From this view, the coyness of courtship is a way to “test a prospective partner for commitment,” said Dr. Jane Lancaster, an anthropologist at the University of New Mexico in Albuquerque. “Women, in particular, need to be sure they’re not going to be deserted.”

Coyness is not seen in species where the female does not need the sustained help or resources of a male to raise her young, said Lancaster. In species where a single act of copulation is the only contact a female requires with the father of her young, “there’s a direct assertion of sexual interest by the female,” she said.

But in species where two parents appreciably enhance the survival of offspring, “females don’t want to mate with a male who will abandon them,” said Lancaster. In such species, “the courtship dances are coy, a test to see if the male is willing to persist and pursue or simply wants a momentary dalliance,” she said. “Instead of the female simply getting in a posture for mating, she repeats a promise-withdraw sequence, getting in the mating posture and then moving away.”

In humans, flirtatious looks imitate this sequence. The coy look a woman gives a man is the beginning of a continuing series of approach-withdraw strategies that will unfold over the course of their courtship.

These feminine stratagems signal the man, “I’m so hard to win that if you do win me, you won’t have to worry about me getting pregnant by another male,” said Lancaster.

Flirting is the opening gambit in a continuing series of negotiations at every step of the way in courtship.

Though men may say they are well-aware of the tentativeness of flirting, Buss’ findings suggest a male tendency - at least among college-age men - toward wishful thinking in interpreting flirtatious looks. In settings where men and women go to meet someone of the opposite sex, Buss said, “we find that when you ask men what it means for a woman to smile at them, they interpret it as a sexual invitation.”

“But when you ask women what it means,” he continued, “they’ll say it just indicates she wants to get to know him better.”
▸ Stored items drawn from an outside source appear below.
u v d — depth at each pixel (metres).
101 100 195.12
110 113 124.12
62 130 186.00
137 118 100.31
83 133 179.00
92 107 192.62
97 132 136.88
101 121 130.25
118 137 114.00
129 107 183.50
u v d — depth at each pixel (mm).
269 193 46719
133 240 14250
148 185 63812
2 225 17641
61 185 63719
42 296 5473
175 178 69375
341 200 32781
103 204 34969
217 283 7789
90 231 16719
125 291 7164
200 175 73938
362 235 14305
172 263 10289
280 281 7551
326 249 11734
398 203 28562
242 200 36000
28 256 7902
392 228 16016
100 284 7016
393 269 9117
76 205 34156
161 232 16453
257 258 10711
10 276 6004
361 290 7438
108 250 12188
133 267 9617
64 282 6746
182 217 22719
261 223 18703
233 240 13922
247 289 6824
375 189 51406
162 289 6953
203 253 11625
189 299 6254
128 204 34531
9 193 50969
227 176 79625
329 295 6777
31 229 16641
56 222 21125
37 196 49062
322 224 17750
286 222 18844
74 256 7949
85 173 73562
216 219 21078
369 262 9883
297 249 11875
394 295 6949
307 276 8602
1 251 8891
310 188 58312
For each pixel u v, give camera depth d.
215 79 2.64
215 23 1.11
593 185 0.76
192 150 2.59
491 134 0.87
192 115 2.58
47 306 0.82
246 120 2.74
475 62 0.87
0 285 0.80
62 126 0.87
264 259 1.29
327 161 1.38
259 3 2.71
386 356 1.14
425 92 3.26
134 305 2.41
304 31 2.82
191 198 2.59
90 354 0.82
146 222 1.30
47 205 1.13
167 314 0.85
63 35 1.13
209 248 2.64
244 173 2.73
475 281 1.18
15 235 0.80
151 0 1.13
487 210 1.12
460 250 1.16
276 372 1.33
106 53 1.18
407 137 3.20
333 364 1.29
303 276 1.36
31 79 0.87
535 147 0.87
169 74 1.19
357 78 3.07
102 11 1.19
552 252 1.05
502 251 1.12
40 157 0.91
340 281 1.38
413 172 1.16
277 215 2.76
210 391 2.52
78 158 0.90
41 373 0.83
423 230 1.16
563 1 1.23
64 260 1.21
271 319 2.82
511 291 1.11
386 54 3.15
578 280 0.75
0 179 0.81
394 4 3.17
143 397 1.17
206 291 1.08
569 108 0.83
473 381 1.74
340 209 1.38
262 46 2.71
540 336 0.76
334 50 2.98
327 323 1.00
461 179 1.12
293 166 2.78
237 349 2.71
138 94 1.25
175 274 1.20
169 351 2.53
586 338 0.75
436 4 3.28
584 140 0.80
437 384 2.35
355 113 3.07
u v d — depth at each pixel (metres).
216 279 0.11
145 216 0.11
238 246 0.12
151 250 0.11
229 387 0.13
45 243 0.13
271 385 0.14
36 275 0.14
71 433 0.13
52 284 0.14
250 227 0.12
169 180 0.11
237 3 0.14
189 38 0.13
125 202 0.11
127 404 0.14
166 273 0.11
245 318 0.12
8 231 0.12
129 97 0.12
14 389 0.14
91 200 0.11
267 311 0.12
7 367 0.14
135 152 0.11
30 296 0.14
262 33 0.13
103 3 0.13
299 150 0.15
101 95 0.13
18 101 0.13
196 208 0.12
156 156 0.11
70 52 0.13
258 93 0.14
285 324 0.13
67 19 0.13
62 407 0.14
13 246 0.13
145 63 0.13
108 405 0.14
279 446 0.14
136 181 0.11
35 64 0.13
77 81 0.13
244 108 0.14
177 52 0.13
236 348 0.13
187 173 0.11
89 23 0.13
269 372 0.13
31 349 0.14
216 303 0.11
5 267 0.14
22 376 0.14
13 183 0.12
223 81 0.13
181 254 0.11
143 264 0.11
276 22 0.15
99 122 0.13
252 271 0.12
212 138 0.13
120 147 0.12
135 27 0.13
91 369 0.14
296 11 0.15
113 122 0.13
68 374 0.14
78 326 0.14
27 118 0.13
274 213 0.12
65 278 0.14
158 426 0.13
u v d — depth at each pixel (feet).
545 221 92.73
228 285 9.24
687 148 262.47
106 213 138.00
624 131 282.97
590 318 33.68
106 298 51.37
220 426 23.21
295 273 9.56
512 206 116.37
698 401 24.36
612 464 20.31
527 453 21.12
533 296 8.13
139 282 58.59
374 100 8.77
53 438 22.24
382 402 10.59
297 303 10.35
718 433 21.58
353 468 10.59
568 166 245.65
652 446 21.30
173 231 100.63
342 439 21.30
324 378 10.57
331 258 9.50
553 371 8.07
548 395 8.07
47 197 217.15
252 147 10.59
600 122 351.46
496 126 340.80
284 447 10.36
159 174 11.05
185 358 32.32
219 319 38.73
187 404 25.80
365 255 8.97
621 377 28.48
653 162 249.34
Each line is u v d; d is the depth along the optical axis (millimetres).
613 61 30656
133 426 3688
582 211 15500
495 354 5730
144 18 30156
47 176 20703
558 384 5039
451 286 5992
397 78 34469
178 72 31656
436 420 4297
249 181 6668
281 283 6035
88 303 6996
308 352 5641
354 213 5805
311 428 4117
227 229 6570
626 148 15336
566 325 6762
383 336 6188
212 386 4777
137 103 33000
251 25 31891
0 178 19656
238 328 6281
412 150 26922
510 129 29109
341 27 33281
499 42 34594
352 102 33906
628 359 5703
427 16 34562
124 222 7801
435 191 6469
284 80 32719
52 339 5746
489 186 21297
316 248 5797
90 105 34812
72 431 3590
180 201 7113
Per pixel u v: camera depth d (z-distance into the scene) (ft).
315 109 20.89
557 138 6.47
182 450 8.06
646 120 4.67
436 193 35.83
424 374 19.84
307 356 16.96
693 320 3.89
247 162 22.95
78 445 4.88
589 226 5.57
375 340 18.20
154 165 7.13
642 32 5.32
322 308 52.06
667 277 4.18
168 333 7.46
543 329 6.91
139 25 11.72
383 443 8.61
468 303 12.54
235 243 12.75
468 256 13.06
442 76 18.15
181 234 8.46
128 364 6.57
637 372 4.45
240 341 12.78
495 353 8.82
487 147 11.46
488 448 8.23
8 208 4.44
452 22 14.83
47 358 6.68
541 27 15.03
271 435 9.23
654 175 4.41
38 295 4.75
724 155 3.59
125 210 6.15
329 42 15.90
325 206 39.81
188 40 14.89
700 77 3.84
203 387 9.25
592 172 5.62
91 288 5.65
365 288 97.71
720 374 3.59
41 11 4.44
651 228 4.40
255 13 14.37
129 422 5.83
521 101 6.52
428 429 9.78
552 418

In interviews with 208 college-age men and women, Buss and colleagues found that when it comes to seduction, “the sexual signals that work for a woman backfire for men.”

Perhaps not surprisingly, the research showed that for women, direct sexual approaches - dressing seductively, dancing close, staring into a man’s eyes - worked well in leading to sexual contact. But for men similar direct strategies were failures.

“For men, the most effective approaches are displays of love and commitment,” said Buss. “Telling her he really loves her, that he cares and is committed.”